§ **Given task**
Reproduce word for word the portion of the passage about Dustin Hoffman and Meryl Streep below that opens with "And Hoffman would" and closes with "Streep about Cazale.".

§ **Extracted text**
* Start *
Streep wasn’t even considered for the role of Joanna, originally. But everyone was “dumbfounded” after her audition, and Hoffman credited her pain of losing Cazale for playing the role of Joanna perfectly: “That’s what would fix the Joanna problem: an actress who could draw on still-fresh pain, who was herself in the thick of emotional turmoil. It was Meryl’s weakness, not her strength, that convinced him.”

And Hoffman would use that to his advantage during shooting. On the second day of filming, the duo filmed the scene in which Ted follows Joanna into the hallway. But before their entrance, “Dustin slapped her hard across the cheek, leaving a red mark. Benton heard the slap and saw Meryl charge into the hallway. We’re dead, he thought. The picture’s dead … Instead, Meryl went on and acted the scene.”

However, that wasn’t the last of Hoffman’s extreme acting techniques. For a different scene, Hoffman improvised his lines and started taunting Streep about Cazale.

“He was goading her and provoking her,” Fischoff recalled, “using stuff that he knew about her personal life and about John to get the response that he thought she should be giving in the performance.”

However, Streep went “absolutely white,” and left the studio. Hoffman even used his methods on little Justin Henry, saying he should imagine he just lost a dog before the scene in which Billy falls from the monkey bars.
* End *
§ **Provided material**
* Start *
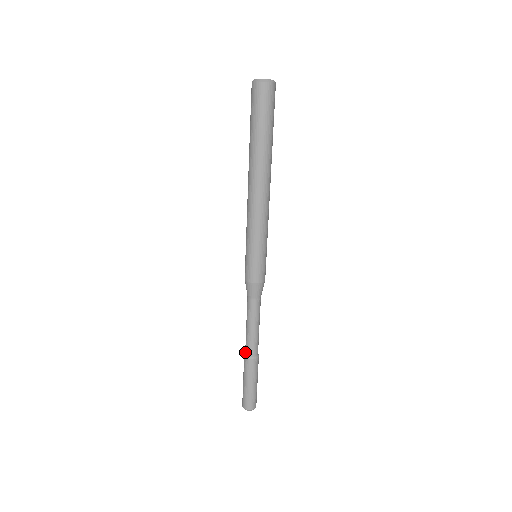
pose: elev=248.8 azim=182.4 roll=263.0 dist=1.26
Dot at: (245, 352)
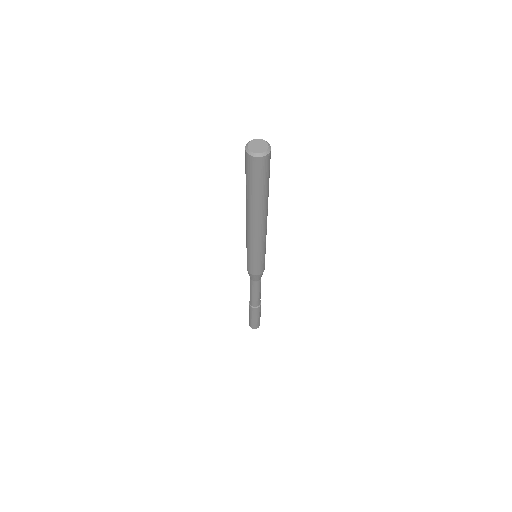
* End *
§ **Answer to this exercise**
And Hoffman would use that to his advantage during shooting. On the second day of filming, the duo filmed the scene in which Ted follows Joanna into the hallway. But before their entrance, “Dustin slapped her hard across the cheek, leaving a red mark. Benton heard the slap and saw Meryl charge into the hallway. We’re dead, he thought. The picture’s dead … Instead, Meryl went on and acted the scene.”

However, that wasn’t the last of Hoffman’s extreme acting techniques. For a different scene, Hoffman improvised his lines and started taunting Streep about Cazale.